Ma dernière question quitte le champ de la science fiction. Les collectivités territoriales essayent de plus en plus de jouer sur les comportements des individus ou usagers pour réaliser leurs objectifs, en matière de propreté ou de mobilité par exemple. Comme vous avez travaillé sur cette thématique, en publiant un article notamment (« De l’objectivation des risques à la régulation des comportements. L’information sur la qualité de l’air comme instrument d’action publique »), quelle est votre lecture de la capacité des politiques publiques à orienter ou réguler les comportements?? Faut-il une éthique ?

Les initiatives de manipulation des comportements me semblent problématiques. J’ai essayé aussi de le montrer dans un papier sur la consommation durable. Pour reprendre en l’adaptant le vocabulaire de Michel Foucault, on assiste à la production d’une forme de gouvernementalité où, formellement, il y a toujours autant de liberté, mais où l’on incite de plus en plus les individus à modifier leurs comportements. C’est très ambigu. Qui définit la norme ? Pour faire quoi ? Car après tout, la demande faite aux personnes de modifier leurs attitudes ou comportements s’effectue en laissant en place un cadre plus général qui peut lui-même être considéré comme une source plus profonde des problèmes.

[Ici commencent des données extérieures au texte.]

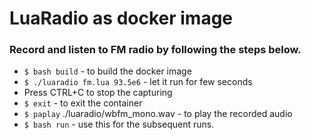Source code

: # LuaRadio as docker image

### Record and listen to FM radio by following the steps below. 

- `$ bash build` - to build the docker image
- `$ ./luaradio fm.lua 93.5e6` - let it run for few seconds
- Press CTRL+C to stop the capturing
- `$ exit` - to exit the container  
- `$ paplay` ./luaradio/wbfm_mono.wav - to play the recorded audio
- `$ bash run` - use this for the subsequent runs.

On nous demande de trier nos déchets dans nos cuisines, mais sans que le cadre d’ensemble ait changé, alors que la production d’emballages potentiellement polluants continue : il faudrait revenir aux logiques économiques sous-jacentes, celles entre autres du circuit dominant de la grande distribution qui fonctionne selon le principe du libre service, supposant par exemple d’individualiser les portions d’aliments et de les rendre facilement disponibles grâce à des emballages jetables. Le non-questionnement de ce type de logique suscite une forme de déplacement de la responsabilité et une demande d’adaptation vers les individus, alors que d’autres acteurs, bien plus puissants, arrivent à modifier les politiques publiques pour garder leur position et défendre leurs intérêts. C’est une sorte de déplacement des responsabilités et du fardeau moral qui me pose question.

En matière de déchets, il faudrait avant tout remonter la chaîne des causalités, se demander d’où viennent les déchets et qui en induit la production. Plutôt que de demander à ce que les seuls usagers ou les consommateurs les gèrent en bout de chaîne, il serait judicieux de mettre en question l’ensemble du système qui produit ces déchets. Là, on touche le système économique et on est sur d’autres enjeux, plus macro, et sur les modèles de développement qui ont profondément imprégné les dernières décennies.